- **Problem description**:
Could you return every record below exactly as it stands, leaving out the pictures?

=== Begin Enclosure ===

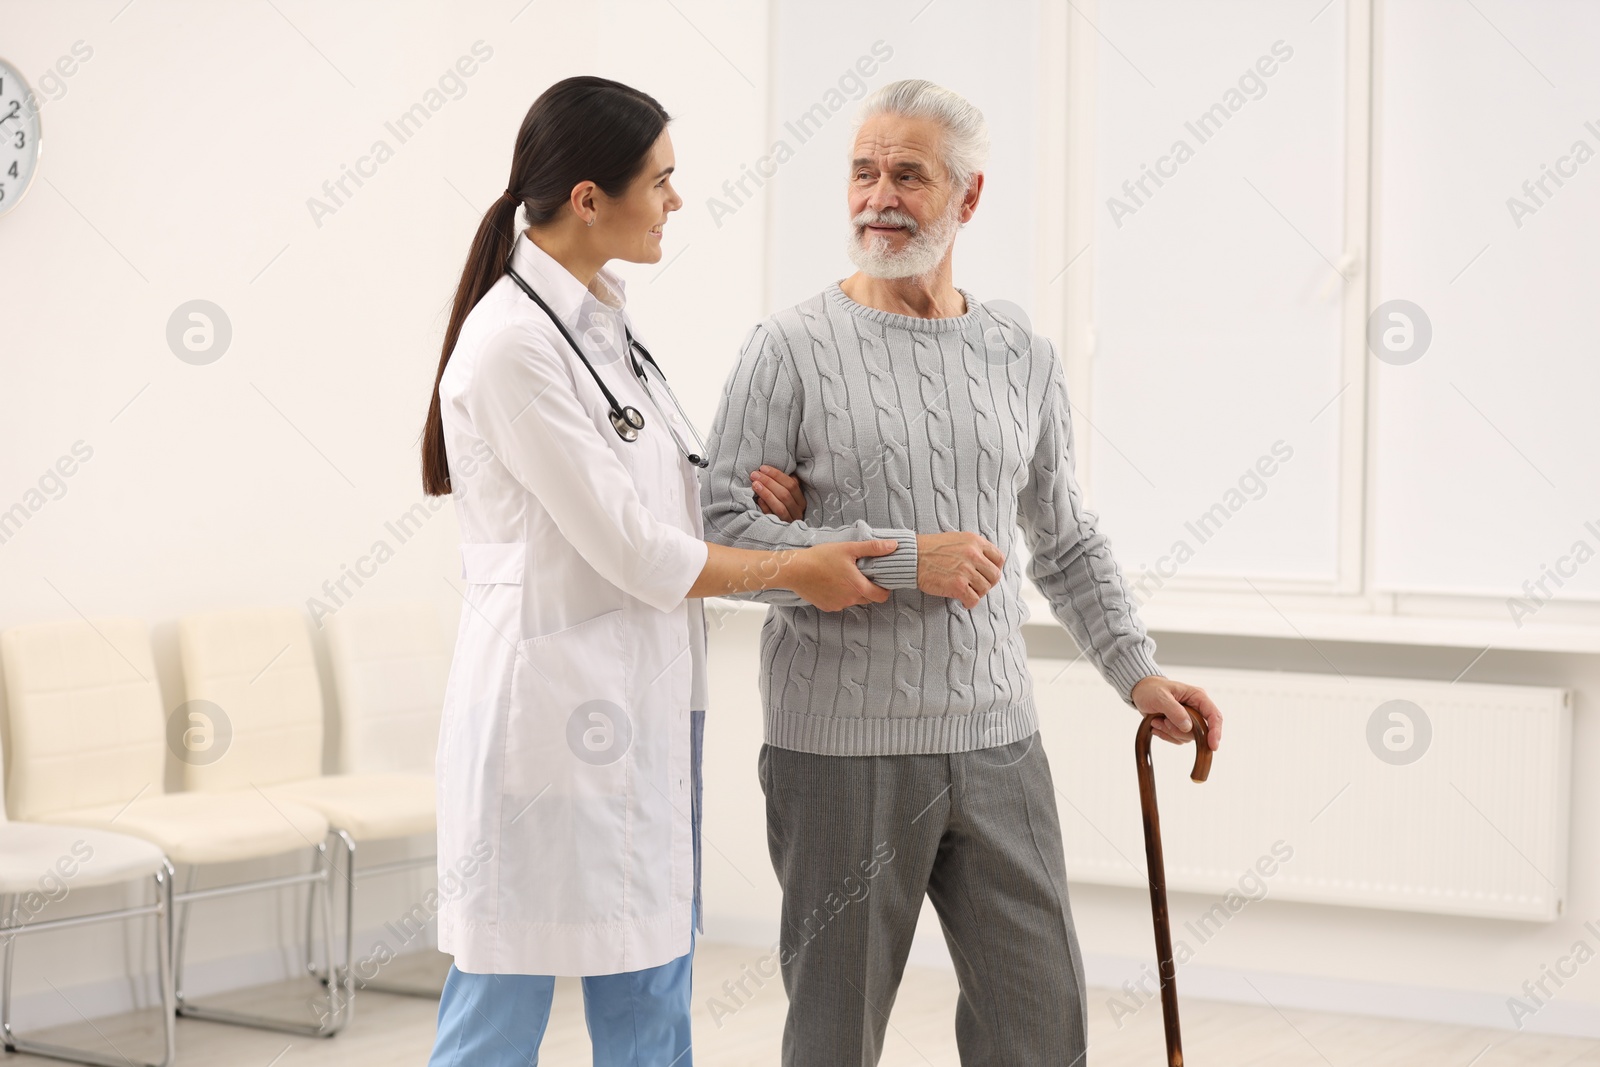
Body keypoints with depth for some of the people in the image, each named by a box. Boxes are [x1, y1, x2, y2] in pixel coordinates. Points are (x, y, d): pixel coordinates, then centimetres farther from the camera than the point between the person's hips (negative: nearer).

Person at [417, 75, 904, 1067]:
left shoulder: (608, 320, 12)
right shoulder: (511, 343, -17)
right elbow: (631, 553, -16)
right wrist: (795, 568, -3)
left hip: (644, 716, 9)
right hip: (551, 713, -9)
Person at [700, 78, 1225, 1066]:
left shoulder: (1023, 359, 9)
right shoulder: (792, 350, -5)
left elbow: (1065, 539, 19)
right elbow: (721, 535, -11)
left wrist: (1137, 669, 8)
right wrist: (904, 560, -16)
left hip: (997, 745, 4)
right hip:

=== End Enclosure ===

- **Exercise result**:
Body keypoints with depth for some of the people in the image, each named by a box. Boxes are [x1, y1, x2, y2] in pixel coordinates. Points are (x, y, d): pixel coordinates, then centimetres farther from the camera than the point between the person's hips (negative: nearer).

Person at [417, 75, 904, 1067]:
left shoulder: (608, 320, 12)
right shoulder: (511, 343, -17)
right elbow: (631, 553, -16)
right wrist: (795, 568, -3)
left hip: (644, 716, 9)
right hip: (551, 713, -9)
Person at [700, 78, 1225, 1066]:
left shoulder: (1023, 359, 9)
right shoulder: (792, 350, -5)
left elbow: (1065, 539, 19)
right elbow: (721, 535, -11)
left wrist: (1137, 669, 8)
right wrist: (904, 560, -16)
left hip: (997, 745, 4)
right hip:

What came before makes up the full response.